All lectures and discussion sections, and most office hours, will be remote and fully online. Students are strongly encouraged to attend synchronously (at the scheduled times), but the course will be accessible to students in any time zone: all course components (lectures and section) will be recorded, and office hours will be chosen to allow students anywhere on earth to attend some office hour synchronously (ie, not in the middle of the night). To receive full participation credit for the lectures, students attending lectures asynchronously must respond to questions on each lecture before the following lecture; see the participation tab for details.

Discussion forum: campuswire. Get access by enrolling or completing the course survey.

Enrollment: We expect that everyone who want to take the class will be able to enroll. Note that you can enroll without the discussion (for 3 credits), and that you can enroll in a discussion section even if you plan to attend it asynchronously.

Overview

Modern data sets, whether collected by scientists, engineers, physicians, bureaucrats, financiers, or tech billionaires, are often big, messy, and extremely useful. This course addresses scalable robust methods for learning from big messy data. We will cover techniques for learning with data that is messy  —  consisting of measurements that are continuous, discrete, boolean, categorical, or ordinal, or of more complex data such as graphs, texts, or sets, with missing entries and with outliers  —  and that is big  —  which means we can only use algorithms whose complexity scales linearly in the size of the data. We will cover techniques for cleaning data, supervised and unsupervised learning, finding similar items, model validation, and feature engineering. The course will culminate in a final project in which students extract useful information from a big messy data set.

Prerequisites: Familiarity with linear algebra and matrix notation, a modern scripting language (such as Python, Matlab, Julia, R), and basic complexity and O(n) notation. More formally, we strongly recommend

  • Linear Algebra (MATH 2940 or equivalent). Important topics: inner products, matrix multiplication, singular value decomposition.

  • Probability (ENGRD 2700 or equivalent). Important topics: random sampling, maximum likelihood estimation.

  • Programming (ENGRD/CS 2110 or equivalent). Important topics: basic comfort in a scripting language, iteration, functions.

Students familiar with these prerequisites in past years found that homework assignments took about about ten hours a week. Students without these prerequisites found that homework assignments took up to thirty hours a week as they caught up on background knowledge. Hence if you are tempted to ignore these prerequisites, please make sure you can afford to spend thirty hours a week on this class.

Announcements

  • We've hit some enrollment bugs, but the class is not yet full. Rest assured that if you want to take the course, and you persist with the assignments, you will be able to enroll eventually.
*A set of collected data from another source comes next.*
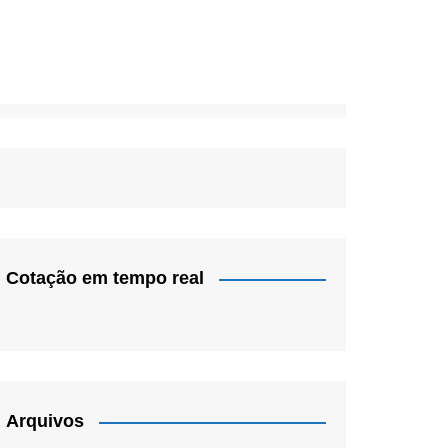
Cotação em tempo real
Arquivos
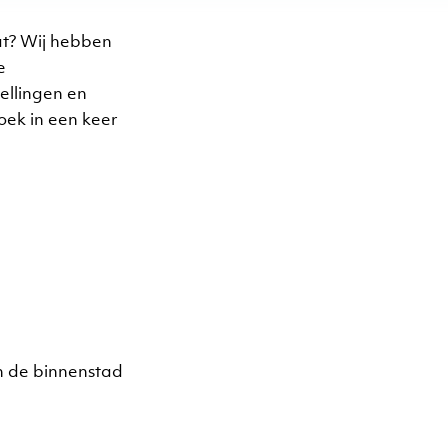
at? Wij hebben
e
ellingen en
oek in een keer
in de binnenstad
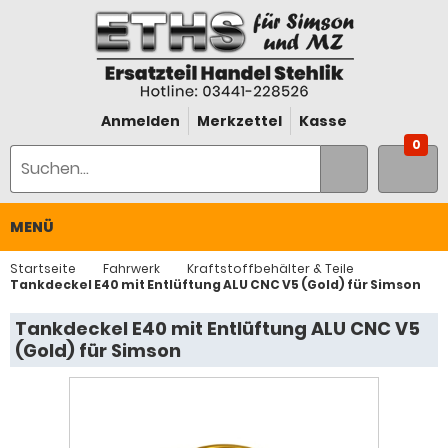
Anmelden
Merkzettel
Kasse
0
MENÜ
Startseite
Fahrwerk
Kraftstoffbehälter & Teile
Tankdeckel E40 mit Entlüftung ALU CNC V5 (Gold) für Simson
Tankdeckel E40 mit Entlüftung ALU CNC V5
(Gold) für Simson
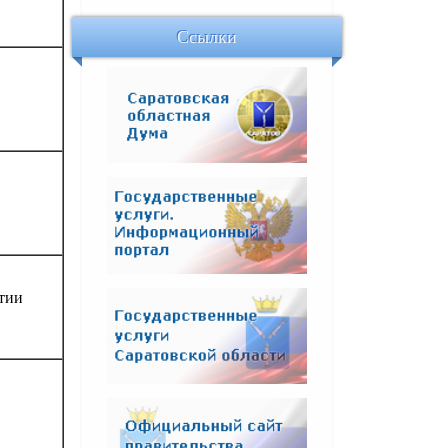
Ссылки
ртии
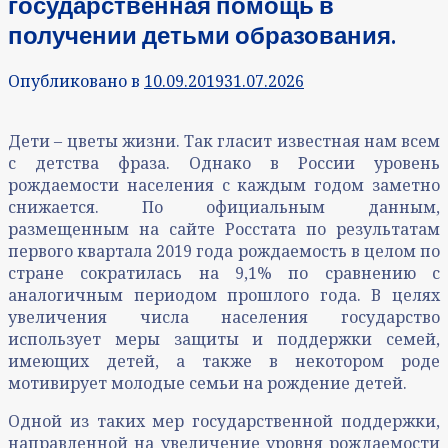
государственная помощь в
получении детьми образования.
Опубликовано в
10.09.2019
31.07.2026
Дети – цветы жизни. Так гласит известная нам всем
с детства фраза. Однако в России уровень
рождаемости населения с каждым годом заметно
снижается. По официальным данным,
размещенным на сайте Росстата по результатам
первого квартала 2019 года рождаемость в целом по
стране сократилась на 9,1% по сравнению с
аналогичным периодом прошлого года. В целях
увеличения числа населения государство
использует меры защиты и поддержки семей,
имеющих детей, а также в некотором роде
мотивирует молодые семьи на рождение детей.
Одной из таких мер государственной поддержки,
направленной на увеличение уровня рождаемости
  • Sign up for the class by completing the course survey, regardless of whether you've registered. This sign-up will allow you to access our campuswire site for course Q&A.

  • Want to get a head start on learning with big messy data? You might try learning Julia, reviewing linear algebra, or reading the book Learning from Data. See about for more ideas.

  • Course materials on this website reflect the Fall 2019 course. Lectures and topics may change slightly in Fall 2020 to reflect student interest and accommodate students attending exclusively online.